[What the exercise asks]:
Reproduce the text in the material below word for word, line by line, leaving out the pictures.

Records from a dataset:
------------------------

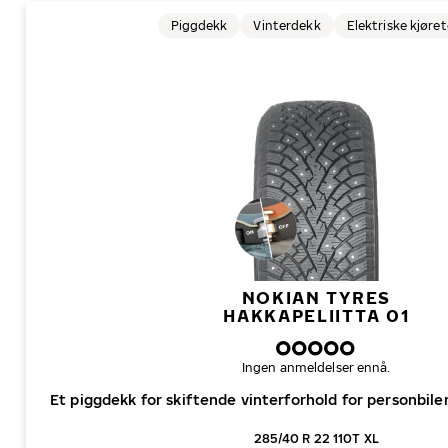
Piggdekk
Vinterdekk
Elektriske kjøre
NOKIAN TYRES
HAKKAPELIITTA 01
Ingen anmeldelser ennå.
Et piggdekk for skiftende vinterforhold for personbiler,
285/40 R 22 110T XL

------------------------

[Response]:
Piggdekk
Vinterdekk
Elektriske kjøre
NOKIAN TYRES
HAKKAPELIITTA 01
Ingen anmeldelser ennå.
Et piggdekk for skiftende vinterforhold for personbiler,
285/40 R 22 110T XL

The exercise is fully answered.